In his excellent and revealing recent book, "After Fidel: The Inside Story of Castro's Regime and Cuba's Next Leader," former
CIA Cuba-watcher Brian Latell foresees Cuba run by Raul Castro. "But Raul's intent ...," he says, "most likely would be to gain implicit American acceptance for a tough Chinese-style regime in Cuba" -- while at the same time having some appropriate relations with the American military, which Raul has wooed, and controlled foreign investment, a la his Chinese friends.

We might ask: Does it make any difference if Latin America tries to follow the Chinese model?

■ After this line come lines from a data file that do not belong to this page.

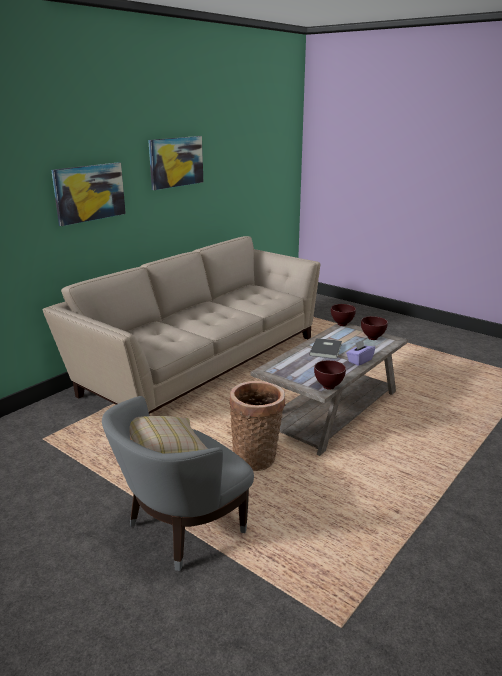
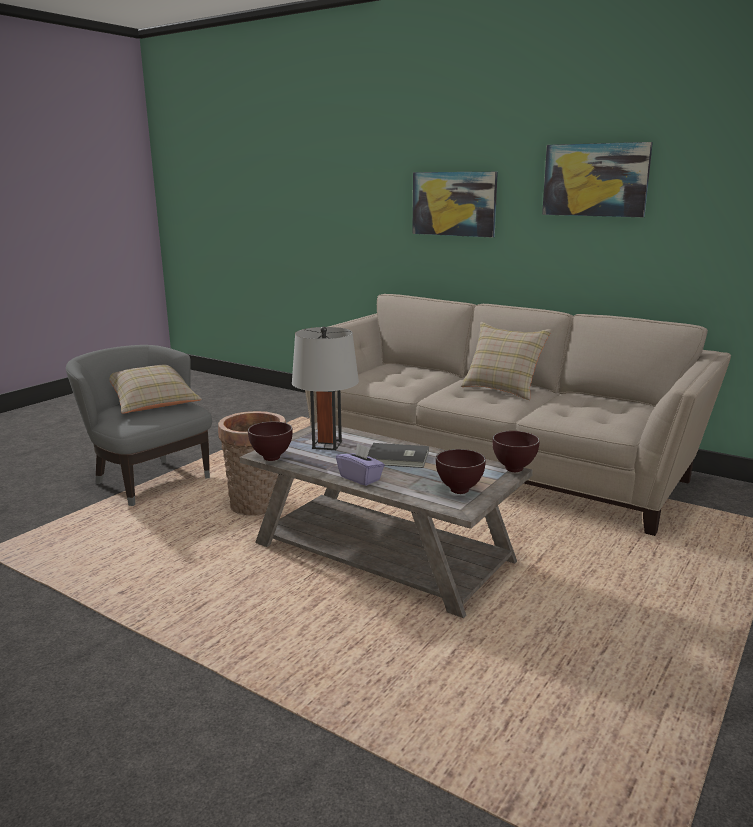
camera: 85 degrees right, 5 degrees down
(208, 310) = (503, 389): none -> beige pillow
(302, 369) = (327, 445): none -> grey table lamp

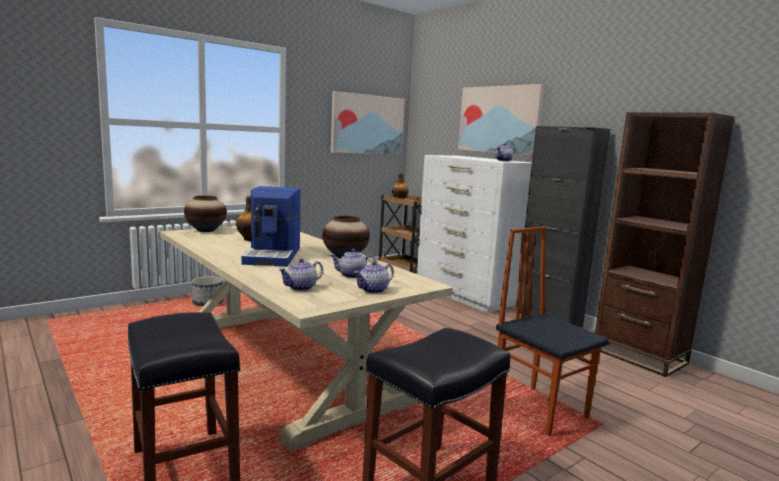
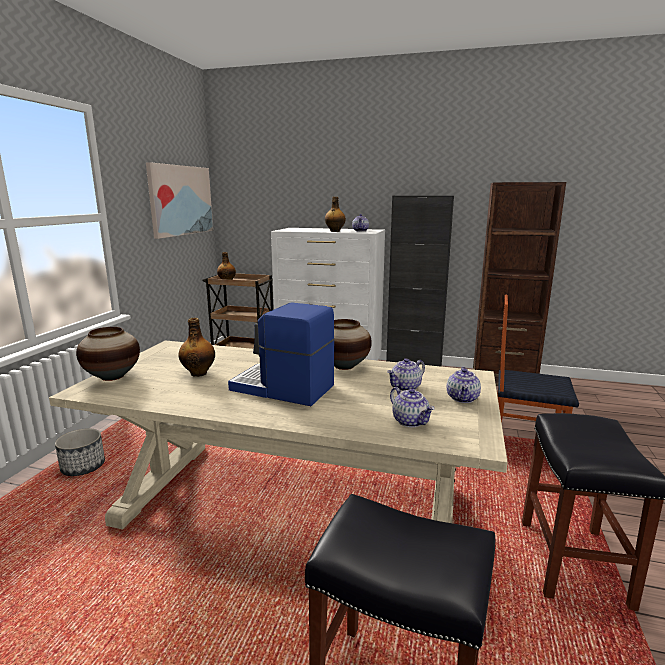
camera: 35 degrees left, 5 degrees up
(274, 256) = (282, 389): coffee machine -> coffee machine turned 150 degrees clockwise
(301, 287) = (411, 421): teapot -> teapot turned 45 degrees counterclockwise
(477, 159) = (334, 231): none -> bottle
(499, 119) = (334, 189): picture -> none

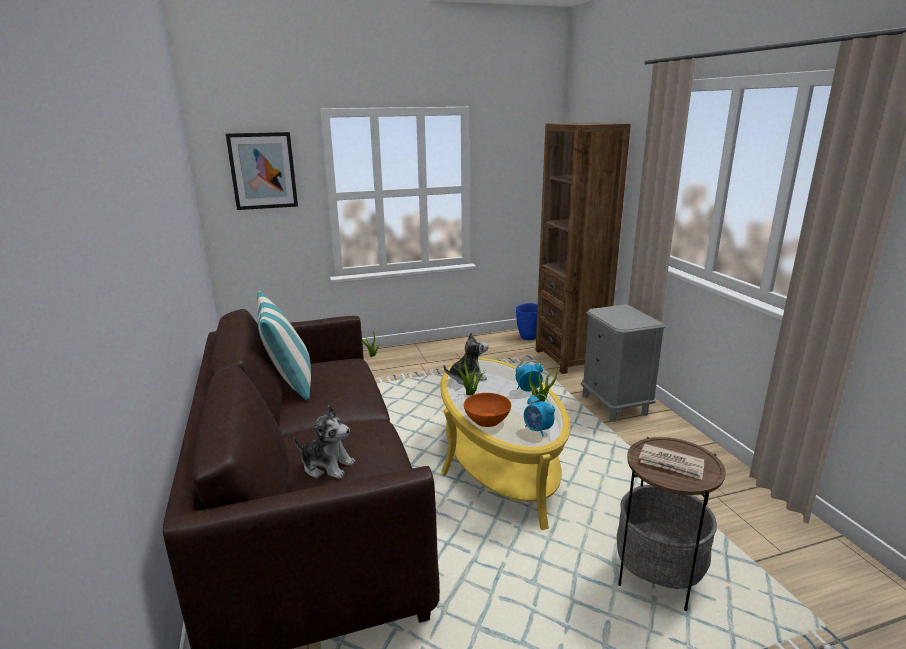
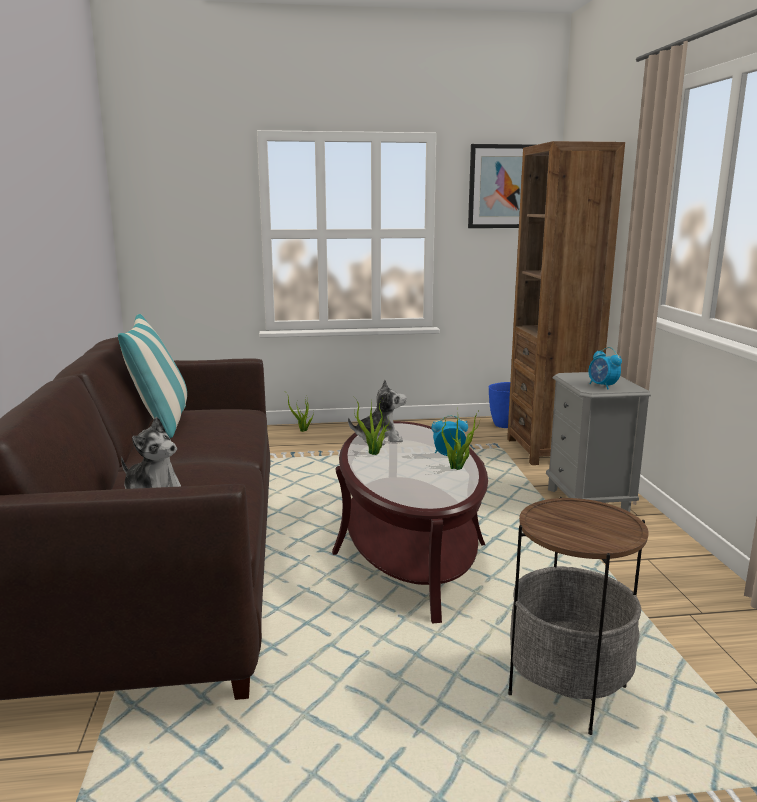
camera: 10 degrees right, 5 degrees down
(263, 171) = (188, 200): picture -> picture (501, 186)
(487, 420) = (380, 478): orange bowl -> none
(499, 463) = (409, 549): yellow coffee table -> brown coffee table
(537, 430) = (438, 493): alarm clock -> alarm clock (602, 386)
(671, 464) = (575, 524): newspaper -> none

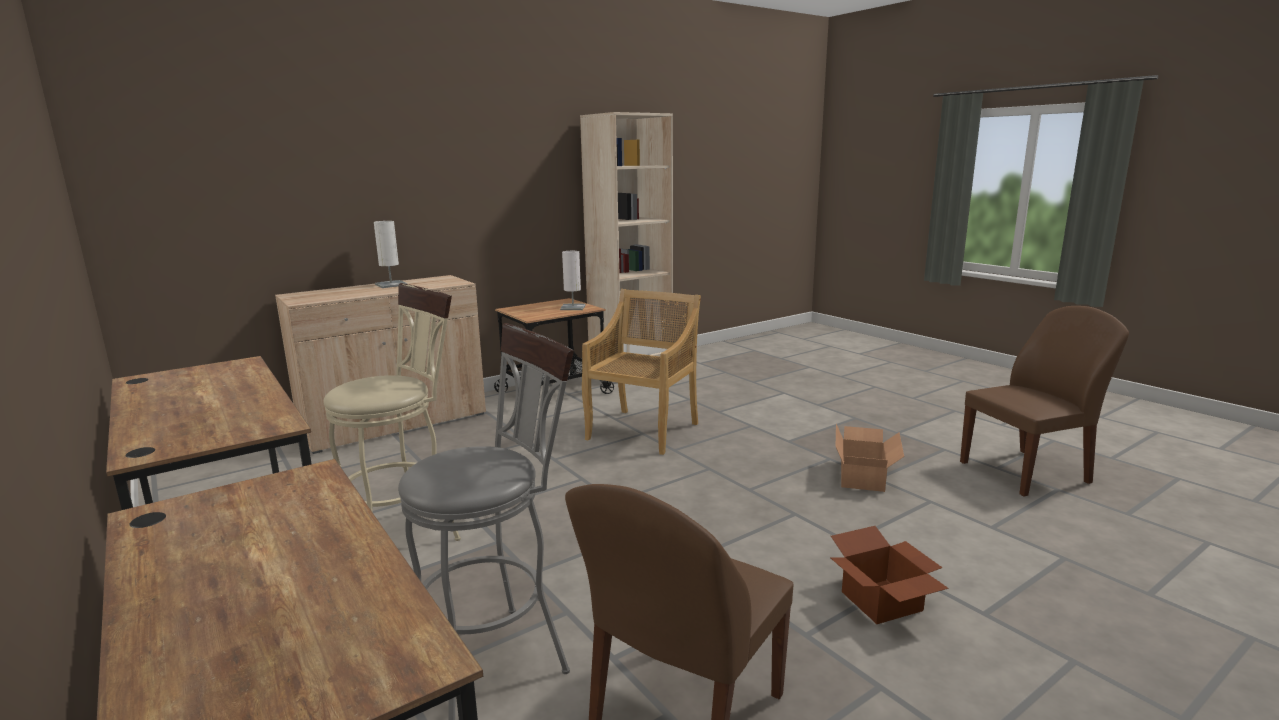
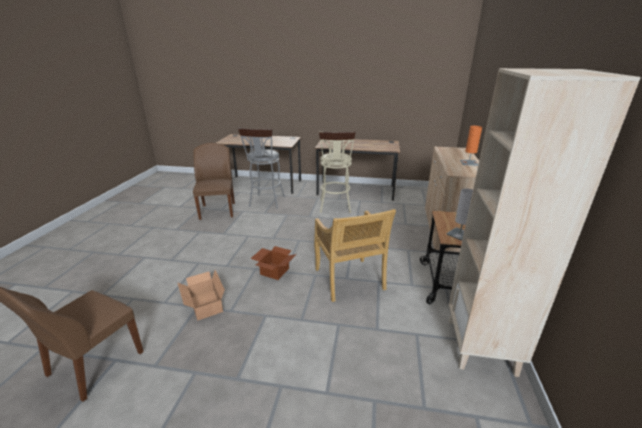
camera: 135 degrees right, 10 degrees up
(391, 285) = (468, 163): white table lamp -> orange table lamp
(882, 602) = (179, 247): cardboard box -> cardboard box (274, 271)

In 1823, American President James Monroe introduced his Monroe Doctrine, which, until Fidel and the Soviets in 1962, cut off Latin America from European or any other mischief. The major threat to the American homeland came in 1962 with the missile crisis. It's geopolitical foolishness to say that we are threatened by Ramadi and Fallujah, but that we could not be by our neighbors -- not to forget the long and often idealistic history of close relations between the "two Americas."

Whether the Chinese model could even work in Latin America, with all its problems, phobias about the U.S. and paternalism, is still another question. But to just not notice that President Hu's "Who's Who" of diplomats and generals is spreading out across the Americas, always thought of as most susceptible to the "democratization" the White House so dearly loves, is just plain madness.